İkinci bir konu ise Lisbeth Salender, yani şu meşhur Ejderha Dövmeli Kız 'ın dış görüntüsü. Kitapta bulunan tasvirle(İsveç yapımı filmde görüntüsü oldukça başarılıydı) filmde yer alan görüntünün ne kadar tutarlı olduğu tartışmaya oldukça açık. Kitapta tasvir edilen şekliyle Lisbeth, yaşından küçük gösteren, dışarıdan bakıldığında bir çocuk zannedilen bir kız durumundaydı. Filmde yer alan Lisbeth ise boyu kısa olmasına rağmen hormonal gelişimini gayet başarılı tamamlamış, vücut kıvrımları son derece başarılı, "bodur tavuk her daim piliçtir" sözünü perçinleyen bir görüntüye sahip. Bol kıyafetlerin içinde bu çok belli olmasa da vücudunun çıplak göründüğü sahnelerde durum kolayca farkediliyordu. Kısacası, olmamışşşşşşşşşşşşşşşşşşşşş.
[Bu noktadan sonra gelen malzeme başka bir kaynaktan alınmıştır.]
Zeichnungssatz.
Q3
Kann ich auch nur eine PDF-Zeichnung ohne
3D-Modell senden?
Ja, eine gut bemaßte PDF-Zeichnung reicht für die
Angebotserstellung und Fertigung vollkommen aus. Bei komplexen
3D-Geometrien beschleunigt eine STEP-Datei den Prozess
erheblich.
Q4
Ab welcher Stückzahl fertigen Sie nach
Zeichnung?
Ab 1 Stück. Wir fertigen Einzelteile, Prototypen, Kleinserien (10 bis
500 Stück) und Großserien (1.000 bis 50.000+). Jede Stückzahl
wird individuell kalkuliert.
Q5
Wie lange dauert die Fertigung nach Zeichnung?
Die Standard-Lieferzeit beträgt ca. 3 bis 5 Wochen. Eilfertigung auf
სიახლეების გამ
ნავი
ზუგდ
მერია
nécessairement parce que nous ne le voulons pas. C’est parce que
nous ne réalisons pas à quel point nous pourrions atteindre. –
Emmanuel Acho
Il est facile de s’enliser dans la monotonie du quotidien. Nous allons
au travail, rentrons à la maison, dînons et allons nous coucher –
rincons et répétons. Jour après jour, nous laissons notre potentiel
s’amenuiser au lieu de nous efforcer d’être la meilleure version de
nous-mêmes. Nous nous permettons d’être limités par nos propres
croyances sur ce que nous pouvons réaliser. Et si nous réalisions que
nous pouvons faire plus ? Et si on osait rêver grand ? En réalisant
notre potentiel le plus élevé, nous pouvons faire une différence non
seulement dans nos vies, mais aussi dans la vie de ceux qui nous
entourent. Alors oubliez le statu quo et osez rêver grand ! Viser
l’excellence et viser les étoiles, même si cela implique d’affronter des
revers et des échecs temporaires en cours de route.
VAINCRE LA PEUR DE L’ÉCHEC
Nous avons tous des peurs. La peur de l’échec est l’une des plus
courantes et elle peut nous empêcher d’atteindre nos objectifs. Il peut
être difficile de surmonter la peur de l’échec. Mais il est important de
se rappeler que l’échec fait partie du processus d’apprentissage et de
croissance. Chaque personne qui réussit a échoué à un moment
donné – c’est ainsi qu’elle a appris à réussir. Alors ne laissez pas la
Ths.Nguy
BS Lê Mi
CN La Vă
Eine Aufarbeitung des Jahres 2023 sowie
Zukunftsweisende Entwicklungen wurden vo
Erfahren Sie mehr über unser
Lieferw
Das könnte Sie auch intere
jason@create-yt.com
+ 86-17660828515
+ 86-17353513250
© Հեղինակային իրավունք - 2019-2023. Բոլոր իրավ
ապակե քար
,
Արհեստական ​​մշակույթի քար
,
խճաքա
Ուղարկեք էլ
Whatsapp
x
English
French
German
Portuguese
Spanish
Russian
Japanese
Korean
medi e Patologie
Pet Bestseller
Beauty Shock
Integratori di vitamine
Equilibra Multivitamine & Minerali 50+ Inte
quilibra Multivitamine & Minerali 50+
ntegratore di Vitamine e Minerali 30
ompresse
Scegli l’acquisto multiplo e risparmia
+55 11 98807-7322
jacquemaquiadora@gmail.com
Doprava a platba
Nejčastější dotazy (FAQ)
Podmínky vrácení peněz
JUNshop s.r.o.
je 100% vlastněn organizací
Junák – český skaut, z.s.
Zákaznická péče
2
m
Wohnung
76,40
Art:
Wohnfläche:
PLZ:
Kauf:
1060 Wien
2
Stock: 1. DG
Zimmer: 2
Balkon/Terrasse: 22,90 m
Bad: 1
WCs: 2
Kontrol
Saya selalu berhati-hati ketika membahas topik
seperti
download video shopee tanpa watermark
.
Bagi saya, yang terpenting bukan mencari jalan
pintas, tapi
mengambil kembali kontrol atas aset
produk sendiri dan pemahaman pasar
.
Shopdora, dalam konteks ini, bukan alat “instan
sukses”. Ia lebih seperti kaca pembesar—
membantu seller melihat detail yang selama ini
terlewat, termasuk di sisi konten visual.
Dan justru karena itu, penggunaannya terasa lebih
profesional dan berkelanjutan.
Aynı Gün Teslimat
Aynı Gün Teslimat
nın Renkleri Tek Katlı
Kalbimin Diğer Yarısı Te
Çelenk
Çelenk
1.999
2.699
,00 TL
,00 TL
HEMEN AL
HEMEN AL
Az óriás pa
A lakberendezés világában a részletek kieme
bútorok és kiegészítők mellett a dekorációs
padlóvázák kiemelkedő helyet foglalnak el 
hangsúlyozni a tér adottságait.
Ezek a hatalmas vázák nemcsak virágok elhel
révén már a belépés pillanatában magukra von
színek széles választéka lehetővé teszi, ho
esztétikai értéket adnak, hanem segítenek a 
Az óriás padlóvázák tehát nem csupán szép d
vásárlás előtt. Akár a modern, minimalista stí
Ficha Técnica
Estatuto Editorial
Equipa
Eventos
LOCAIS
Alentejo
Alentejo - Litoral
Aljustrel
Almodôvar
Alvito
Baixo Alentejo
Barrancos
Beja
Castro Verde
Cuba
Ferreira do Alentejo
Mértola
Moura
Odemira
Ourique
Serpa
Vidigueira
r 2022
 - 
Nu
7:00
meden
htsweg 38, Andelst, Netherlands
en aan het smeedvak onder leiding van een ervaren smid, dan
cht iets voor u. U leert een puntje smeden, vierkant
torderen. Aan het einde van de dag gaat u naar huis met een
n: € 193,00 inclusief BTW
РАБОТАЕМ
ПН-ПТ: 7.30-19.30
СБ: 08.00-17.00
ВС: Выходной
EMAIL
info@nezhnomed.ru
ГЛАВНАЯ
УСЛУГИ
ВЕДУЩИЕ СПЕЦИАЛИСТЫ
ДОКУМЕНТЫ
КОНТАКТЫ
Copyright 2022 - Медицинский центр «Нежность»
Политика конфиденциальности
- bu kadar spoiler yeter dayanamayacağım çok doluyum -




Film belli bir noktaya kadar çok iyi gidiyordu ki bahsettiğim konular filmi benim için oldukça aşağıya çekti. Kitabı okumayan biri için iyi bir film olmuş. Sonuçta kameranın arkasında Fincher var. Ama kitabı okuyup benim gibi çok beğenmiş bir izleyici için sonucun iyi olduğunu hiç sanmıyorum. Kitaptan uyarlanan filmler adına benim için en önemli ayrıntı kurguya sadakattir. The Girl With The Dragon Tattoo için bunun başarılamadığını söyleyebilirim. Bundan ötürü David Fincher 'ı suçlamalı mıyım bilmiyorum ama benden bir şeylerin kopup gittiği bir gerçek. Filmin devamı büyük ihtimalle gelecek ve onları da izleyeceğim elbet. Ama bu mükemmel kurgu için, umarım bu son hayal kırıklığım olur. Her şey bir yana, The Girl With The Dragon Tattoo 'yu IMDB 'de an itibarı ile TOP250 listesinde bulunduran sebep nedir anlamış değilim. Oy verenlerle farklı filmleri seyretmiş ya da farklı kitapları okumuş olabilir miyiz?




David Fincher 'ın projeyi eline aldığını duyunca meraklanmış, fragmanı gördüğüm zaman heyecanlanmış ve film vizyona girdikten birkaç hafta sonra IMDB sıralamasını görünce izlemek adına adeta azmıştım. Hayallerim yerle bir şu an. Olmadı ne yapalım, bir daha ki sefere artık. Adettendir, iyi seyirler dileyelim.